Study Strengths and Limitations
This study had several notable strengths. The use of a systematic sampling technique enhanced the representativeness of participants recruited from the ART clinic, thereby minimizing selection bias and improving the generalizability of the findings to similar settings in Central Uganda. Standardized and rigorous measurements were employed throughout the study, with anthropometric parameters assessed using validated protocols and lipid profiles measured in an accredited laboratory, ensuring high data quality and reliability. Additionally, the specific focus on DTG-based ART regimens addressed a timely and important clinical issue, as DTG is increasingly being adopted as the first-line therapy globally, yet its long-term metabolic consequences remain insufficiently understood.
However, the study was not without limitations. The exclusion of triglyceride measurements due to the use of non-fasting blood samples. Since triglycerides are a critical component of the lipid profile, the overall burden of dyslipidemia may have been underestimated. Conducting the study at a single health facility may also limit the external validity of the findings, as differences in population demographics or healthcare delivery practices across regions could influence dyslipidemia patterns. Some subgroups within the sample, such as individuals with diabetes or smokers, were relatively small, limiting the statistical power to detect significant associations in these strata.
Footnotes
Abbreviations
Acknowledgements
We acknowledge the study participants who agreed to take part of our study.
Ethical Approval and Informed Consent
The Mbarara University of Science and Technology Faculty Research Committee (FRC) granted ethical approval for this work under approval number MUST/MLS/24-02U. Prior to performing the study, administrative clearance was also acquired from Kira Health Center IV's Office of the In-charge. Prior to participation in this study, each participant provided written informed consent. The 1975 Declaration of Helsinki's ethical criteria (1964) were followed in this study protocol. Each study participant was assigned a code that could not be linked to them in order to maintain participant confidentiality. Additionally, participants were made aware that their involvement in the study was completely voluntary and free, and they could leave at any moment.
Authors’ Contributions
FT, CNB, HS, TW, FB, JS participated in conceptualization of the study and data collection.
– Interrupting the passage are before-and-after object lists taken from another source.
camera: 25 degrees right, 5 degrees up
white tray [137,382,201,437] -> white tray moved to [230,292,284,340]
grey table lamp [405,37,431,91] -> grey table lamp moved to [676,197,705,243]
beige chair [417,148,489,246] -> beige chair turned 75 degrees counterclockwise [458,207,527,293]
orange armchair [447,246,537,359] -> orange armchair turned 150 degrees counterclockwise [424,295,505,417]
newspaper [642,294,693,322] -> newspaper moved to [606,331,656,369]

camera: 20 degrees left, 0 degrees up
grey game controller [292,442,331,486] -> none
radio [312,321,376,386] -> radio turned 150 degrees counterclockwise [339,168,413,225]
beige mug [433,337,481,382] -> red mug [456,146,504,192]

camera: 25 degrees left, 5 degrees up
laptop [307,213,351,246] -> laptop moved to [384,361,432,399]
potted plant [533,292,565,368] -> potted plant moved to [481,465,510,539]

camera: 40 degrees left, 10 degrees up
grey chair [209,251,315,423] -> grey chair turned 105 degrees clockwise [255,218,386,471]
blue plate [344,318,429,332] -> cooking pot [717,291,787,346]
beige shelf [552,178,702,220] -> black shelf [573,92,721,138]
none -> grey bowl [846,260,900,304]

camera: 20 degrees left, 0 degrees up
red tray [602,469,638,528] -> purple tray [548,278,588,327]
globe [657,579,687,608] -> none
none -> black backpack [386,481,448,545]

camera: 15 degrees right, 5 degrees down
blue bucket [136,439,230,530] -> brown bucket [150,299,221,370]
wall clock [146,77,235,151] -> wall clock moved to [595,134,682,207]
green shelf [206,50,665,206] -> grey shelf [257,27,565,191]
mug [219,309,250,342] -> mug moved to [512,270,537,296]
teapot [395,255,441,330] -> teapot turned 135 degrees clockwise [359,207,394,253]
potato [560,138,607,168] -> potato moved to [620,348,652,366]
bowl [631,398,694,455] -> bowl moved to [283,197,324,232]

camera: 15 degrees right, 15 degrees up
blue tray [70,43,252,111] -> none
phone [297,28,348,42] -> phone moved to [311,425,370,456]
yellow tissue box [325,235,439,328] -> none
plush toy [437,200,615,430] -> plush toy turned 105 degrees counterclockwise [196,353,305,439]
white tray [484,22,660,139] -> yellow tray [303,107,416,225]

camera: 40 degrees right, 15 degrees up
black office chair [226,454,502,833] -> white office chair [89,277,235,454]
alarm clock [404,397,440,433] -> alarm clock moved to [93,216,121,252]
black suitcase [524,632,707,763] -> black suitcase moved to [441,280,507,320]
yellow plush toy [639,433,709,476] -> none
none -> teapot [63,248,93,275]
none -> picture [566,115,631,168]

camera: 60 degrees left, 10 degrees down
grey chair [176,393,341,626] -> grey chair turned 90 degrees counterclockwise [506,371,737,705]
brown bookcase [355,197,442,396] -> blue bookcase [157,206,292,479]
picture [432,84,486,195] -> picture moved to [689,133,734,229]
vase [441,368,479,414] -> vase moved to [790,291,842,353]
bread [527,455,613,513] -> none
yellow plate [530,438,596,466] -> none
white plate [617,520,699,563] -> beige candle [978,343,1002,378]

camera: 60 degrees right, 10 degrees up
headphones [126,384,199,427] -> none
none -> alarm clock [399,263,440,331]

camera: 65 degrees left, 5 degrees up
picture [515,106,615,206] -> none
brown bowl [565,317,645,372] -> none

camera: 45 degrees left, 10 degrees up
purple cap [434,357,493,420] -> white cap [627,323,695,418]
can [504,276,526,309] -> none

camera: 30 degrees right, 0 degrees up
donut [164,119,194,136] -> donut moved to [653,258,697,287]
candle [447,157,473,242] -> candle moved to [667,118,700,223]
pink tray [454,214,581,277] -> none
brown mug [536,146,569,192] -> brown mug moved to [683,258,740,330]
CNB did data analysis and results interpretation. FT, CNB, HS, TW, FB, JS, ES, MJM, EN, SO, CN, JAW, BM, WA, LOO contributed to writing the first draft of the manuscript with CNB, LOO, BM providing critical revisions. All authors read and approved the first manuscript.
Consent for Publication
All authors consented to the publication of this research.
Funding
The authors received no financial support for the research, authorship, and/or publication of this article.
Declaration of Conflicting Interests
The authors declared no potential conflicts of interest with respect to the research, authorship, and/or publication of this article.
Availability of Data and Materials
The dataset generated and analyzed during this study is available upon request from the corresponding author.